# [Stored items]
☆ ☆ ☆ ☆ ☆ ☆ ☆
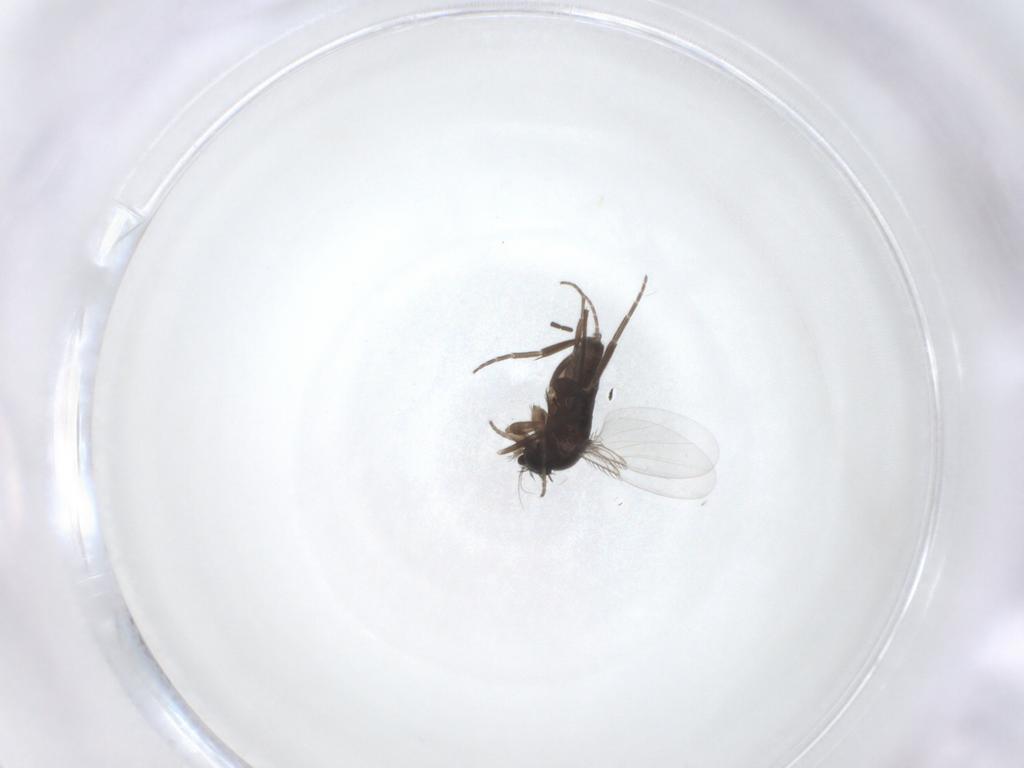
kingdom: Animalia
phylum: Arthropoda
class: Insecta
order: Diptera
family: Phoridae
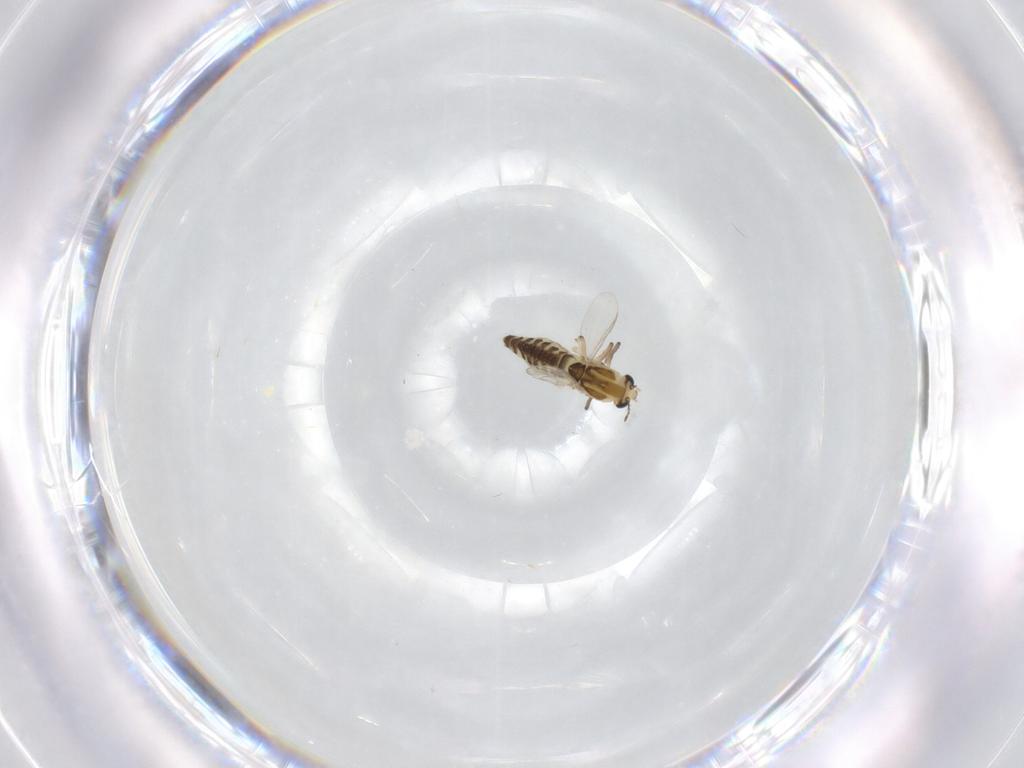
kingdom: Animalia
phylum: Arthropoda
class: Insecta
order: Diptera
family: Chironomidae
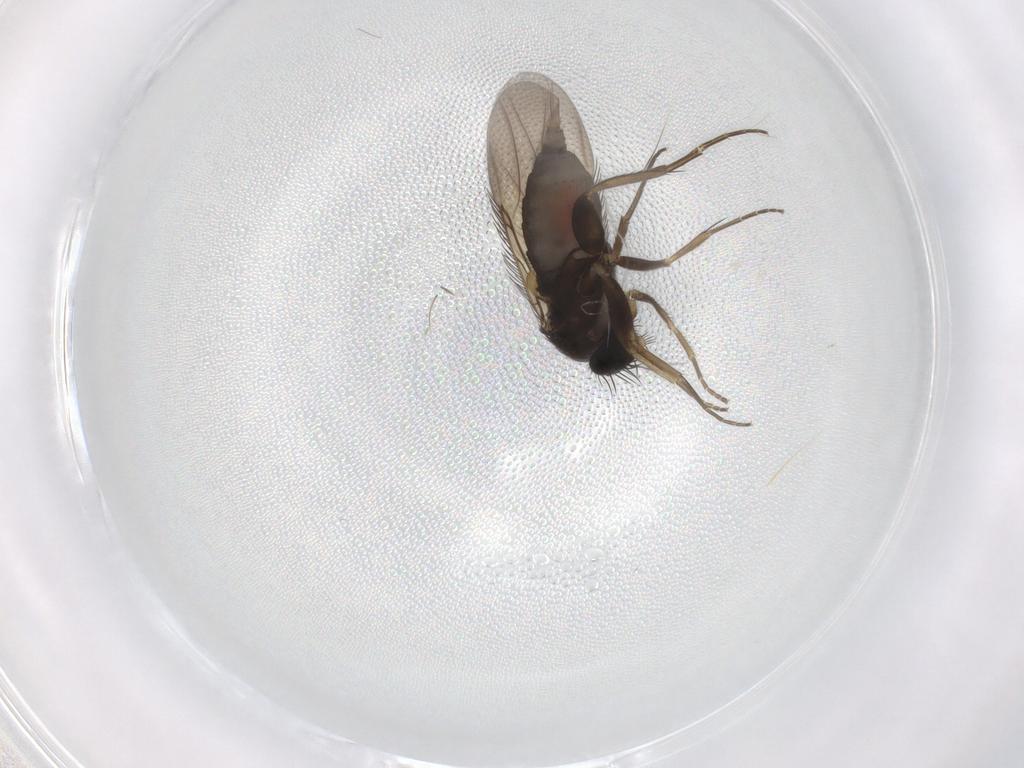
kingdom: Animalia
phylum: Arthropoda
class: Insecta
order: Diptera
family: Phoridae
☆ ☆ ☆ ☆ ☆ ☆ ☆
# [TASK GOAL]
Lay out every line of the data above as a Markdown table with the columns "Row" and "Data line," giving each row a number and skipping blank lines. Omit the pictures.

# [THE COMPLETED TASK]
| Row | Data line |
|---|---|
| 1 | kingdom: Animalia |
| 2 | phylum: Arthropoda |
| 3 | class: Insecta |
| 4 | order: Diptera |
| 5 | family: Phoridae |
| 6 | kingdom: Animalia |
| 7 | phylum: Arthropoda |
| 8 | class: Insecta |
| 9 | order: Diptera |
| 10 | family: Chironomidae |
| 11 | kingdom: Animalia |
| 12 | phylum: Arthropoda |
| 13 | class: Insecta |
| 14 | order: Diptera |
| 15 | family: Phoridae |